The success of Venice’s ambassadors and the strength they brought to the state was not a phenomenon ignored by other powers. Their systematic diplomacy “…was passed on to the states of central Italy…vulnerable to external threats and consequently [they] put an even greater premium than the Venetians upon accurate information and negotiation.” Venice taught other states that diplomacy meant the ability to better size up your opponents, as well as your allies, and subsequently meant smarter decisions about war and trade. The peninsula itself was an ideal place for the use of diplomacy to spread, for as Phillip Bobbitt explains, “[it] was a perfect laboratory for such a new society: the principal political actors spoke a common language; they were physically proximate; none was so powerful as to make diplomacy irrelevant….” The Venetian model brought much prosperity to the Republic, often in an indirect manner, and through the replication undertaken by other governments, the system was able to grow and spread, much to the benefit and prestige of the Venetians themselves as anyone else employing ambassadors.

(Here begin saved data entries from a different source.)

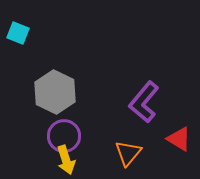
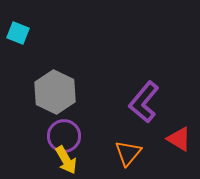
yellow arrow: rotated 12 degrees counterclockwise
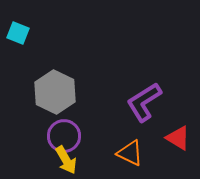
purple L-shape: rotated 18 degrees clockwise
red triangle: moved 1 px left, 1 px up
orange triangle: moved 2 px right; rotated 44 degrees counterclockwise
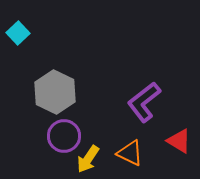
cyan square: rotated 25 degrees clockwise
purple L-shape: rotated 6 degrees counterclockwise
red triangle: moved 1 px right, 3 px down
yellow arrow: moved 22 px right, 1 px up; rotated 64 degrees clockwise
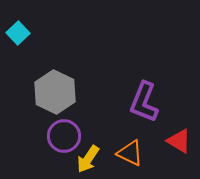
purple L-shape: rotated 30 degrees counterclockwise
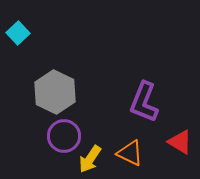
red triangle: moved 1 px right, 1 px down
yellow arrow: moved 2 px right
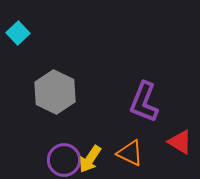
purple circle: moved 24 px down
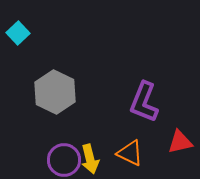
red triangle: rotated 44 degrees counterclockwise
yellow arrow: rotated 48 degrees counterclockwise
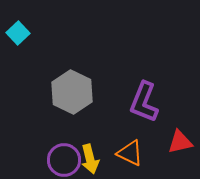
gray hexagon: moved 17 px right
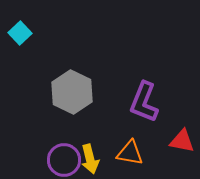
cyan square: moved 2 px right
red triangle: moved 2 px right, 1 px up; rotated 24 degrees clockwise
orange triangle: rotated 16 degrees counterclockwise
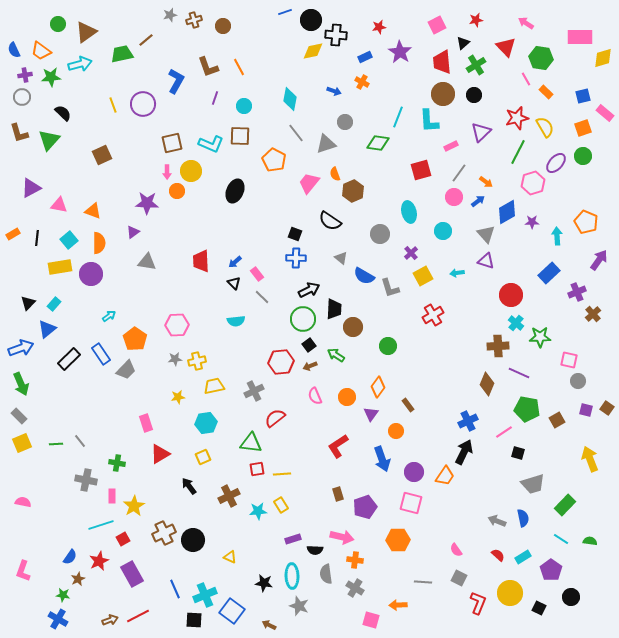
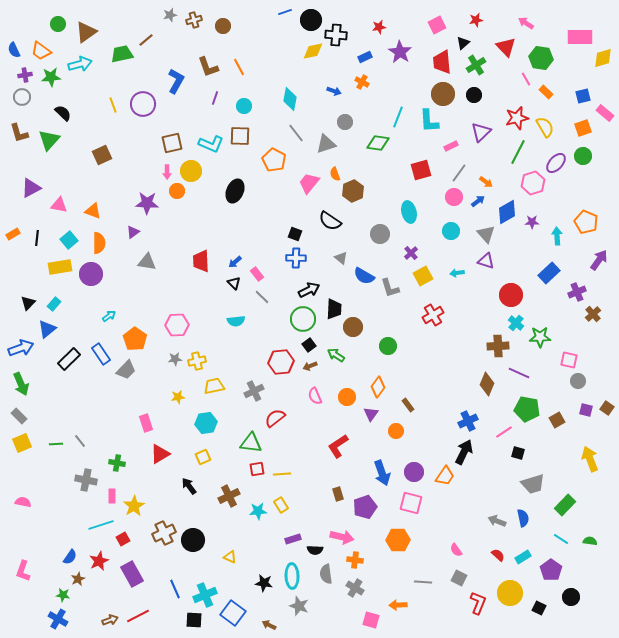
cyan circle at (443, 231): moved 8 px right
blue arrow at (382, 459): moved 14 px down
blue square at (232, 611): moved 1 px right, 2 px down
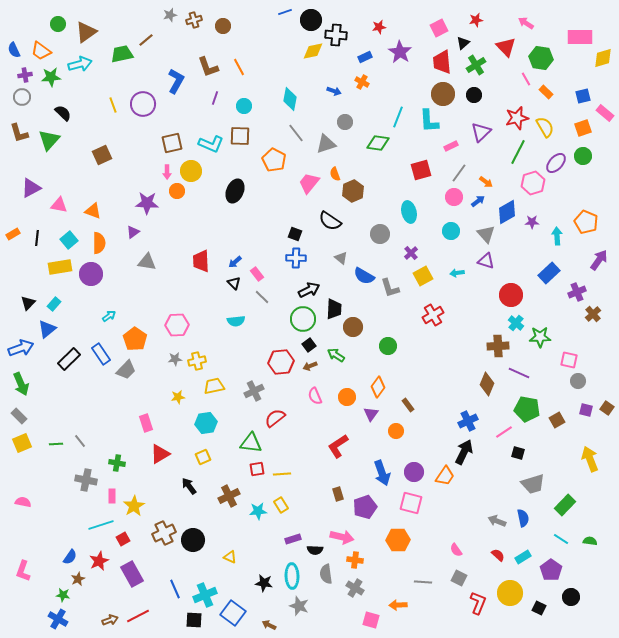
pink square at (437, 25): moved 2 px right, 3 px down
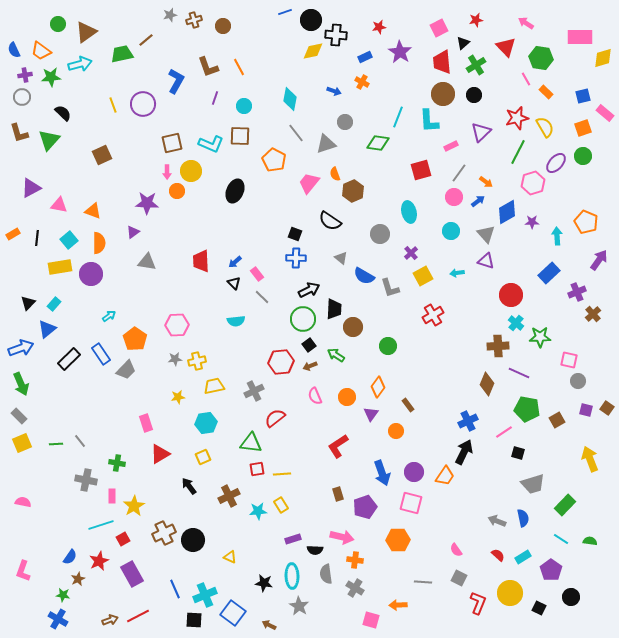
gray star at (299, 606): rotated 12 degrees clockwise
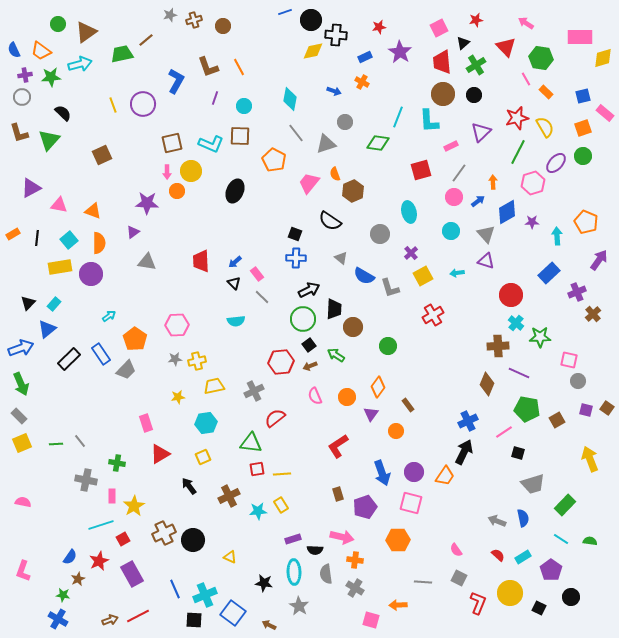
orange arrow at (486, 182): moved 7 px right; rotated 128 degrees counterclockwise
cyan ellipse at (292, 576): moved 2 px right, 4 px up
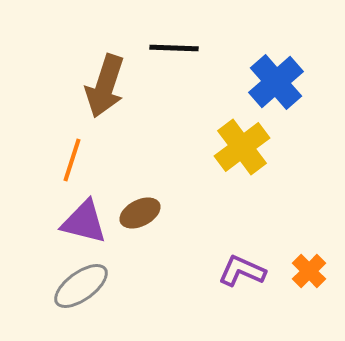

Venice used it to foster peace among her surrounding Italian city-states. After the Peace of Lodi in 1454, Venice, Florence, and Milan signed the Treaty of Venice. These northern Italian city-states were each very powerful, and the diplomatic maneuverings achieved in this document created “…a collective security organization designed to make the status quo of relatively diffused power and equality among the major political units a permanent condition of the system” and it served as “the ground rules for conducting inter-state relations during the remainder of the century.” Both Florence and Milan created permanent missions to foreign states that were comparable to the Venetian diplomatic machine, although not nearly as strong. Because each of these states had effective ambassadors and negotiators, they were able to use this Venetian conception to create mutual assurances of peace between the city-states.

Sir Robert Peel the Younger once defined diplomacy in general as “the great engine used by civilized society for the purpose of maintaining peace.” The men that governed the Republic of Venice, and ran the diplomatic core it had seen grow over the centuries as an essential political entity, knew the value of its representatives.
They not only assured the peace, as Peel has stated as their main function, but also provided the way to gage the competitiveness of the surrounding societies in both the political and economic domains. The Republic of Venice was driven by its economic goals and ventures, and needed the information collected by its civil servants abroad to make better business decisions. The model was so successful that other Renaissance powers soon began to pay homage to the idea by copying it, and is still a vital tool that nations wield in international relations on a day-to-day basis.